Top of Data supplied

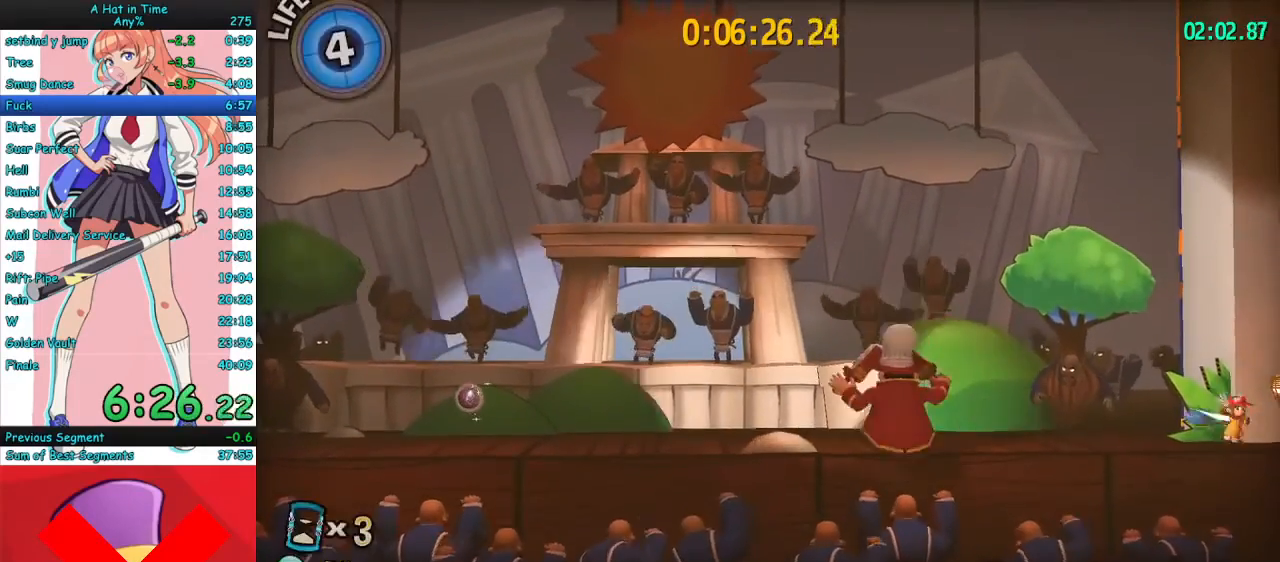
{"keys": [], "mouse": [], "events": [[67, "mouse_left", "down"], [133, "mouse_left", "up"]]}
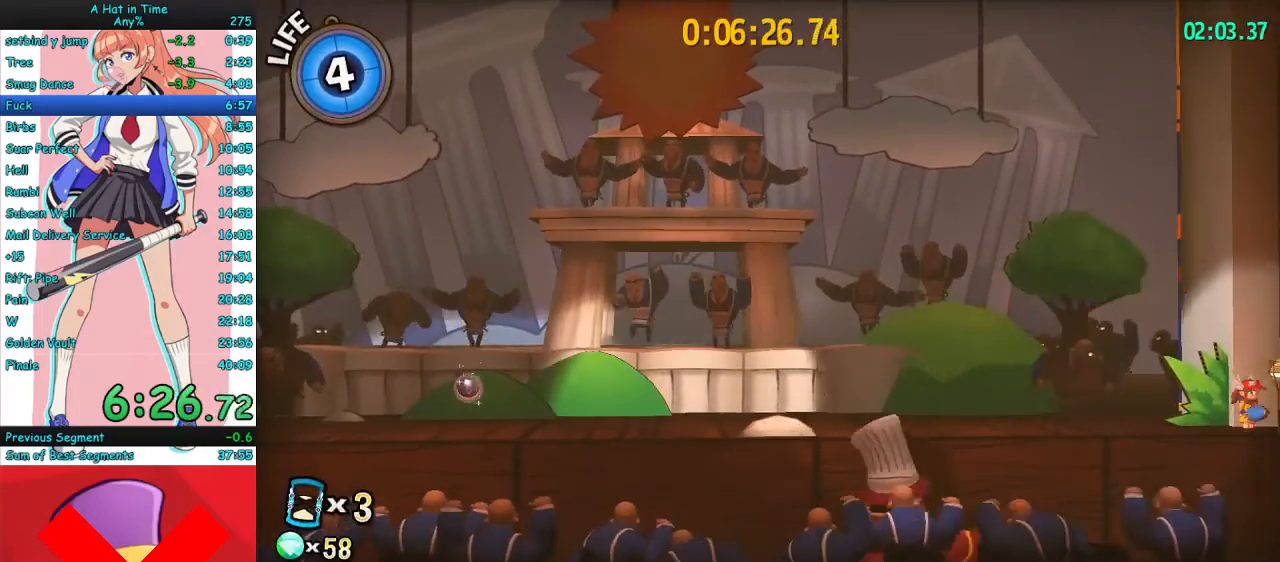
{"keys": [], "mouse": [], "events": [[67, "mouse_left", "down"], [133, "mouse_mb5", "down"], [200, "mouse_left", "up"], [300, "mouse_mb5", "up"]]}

Bottom of Data supplied
Top of Data supplied

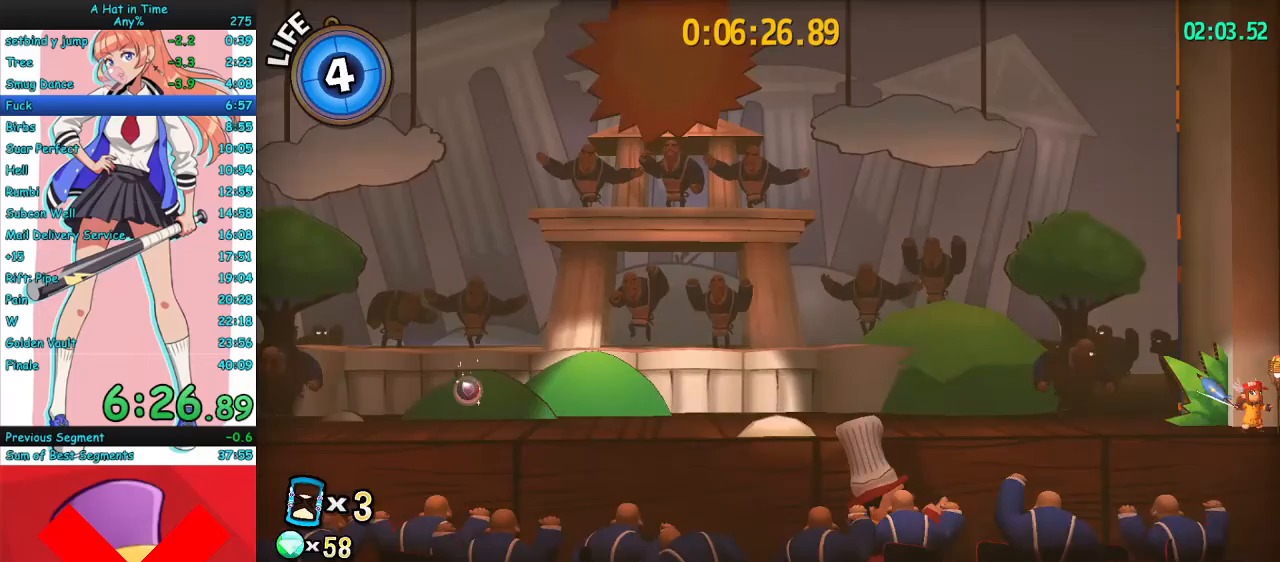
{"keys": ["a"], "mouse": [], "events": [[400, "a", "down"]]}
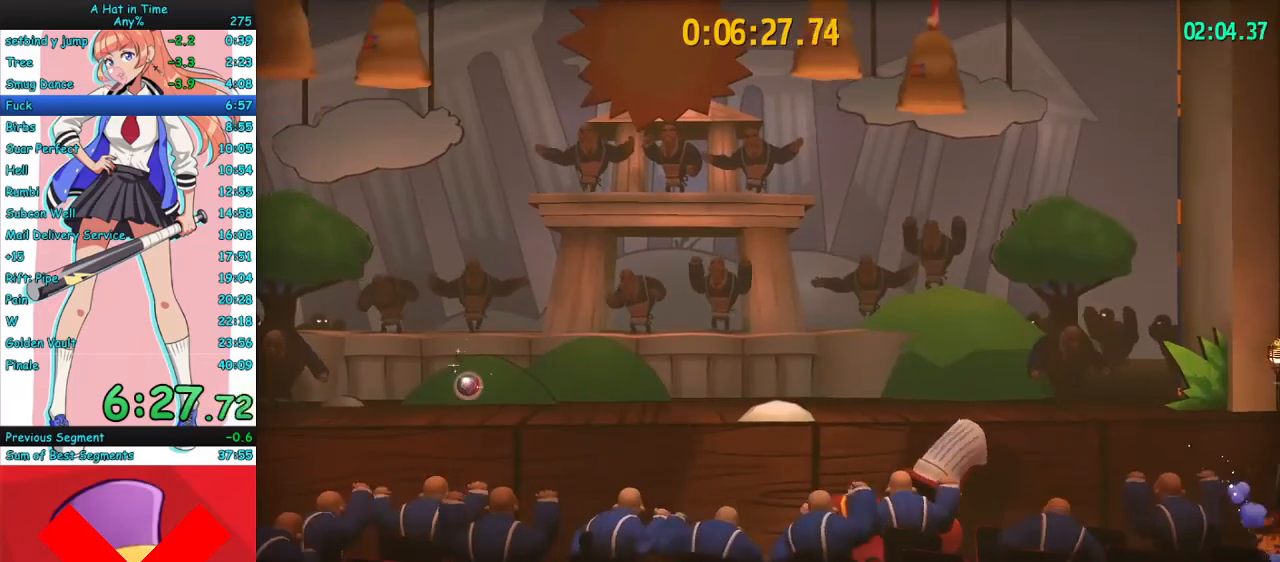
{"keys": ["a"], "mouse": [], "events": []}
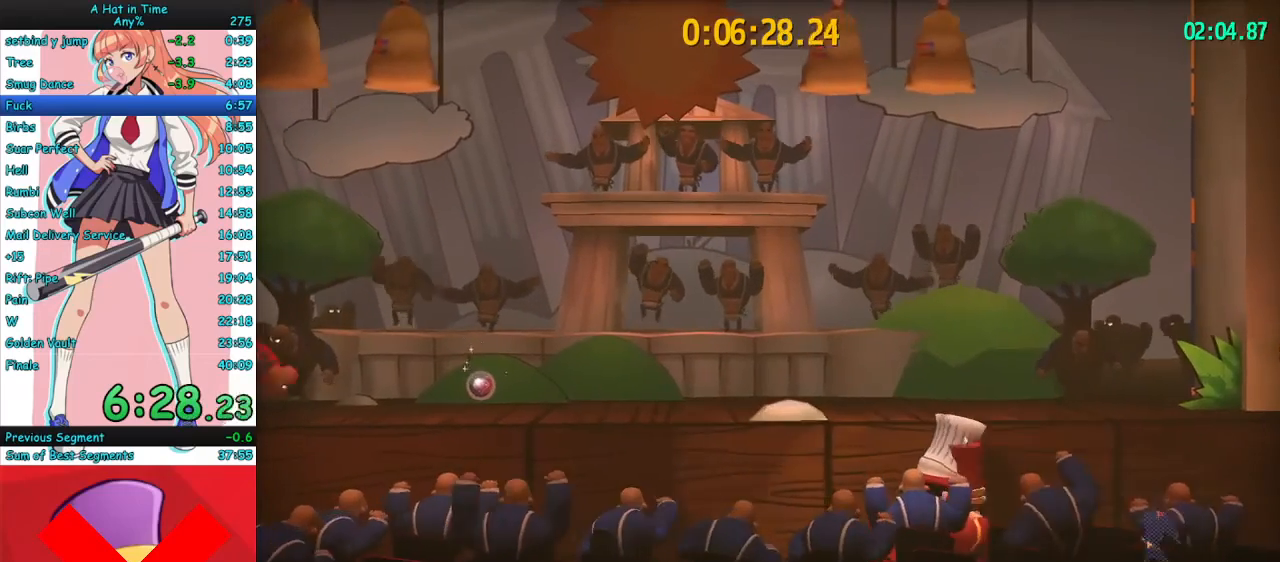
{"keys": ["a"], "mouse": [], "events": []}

Bottom of Data supplied

§ Task requirements
Your answer should be the lines of the records that include the word "down".

§ Expected output
{"keys": [], "mouse": [], "events": [[67, "mouse_left", "down"], [133, "mouse_left", "up"]]}
{"keys": [], "mouse": [], "events": [[67, "mouse_left", "down"], [133, "mouse_mb5", "down"], [200, "mouse_left", "up"], [300, "mouse_mb5", "up"]]}
{"keys": ["a"], "mouse": [], "events": [[400, "a", "down"]]}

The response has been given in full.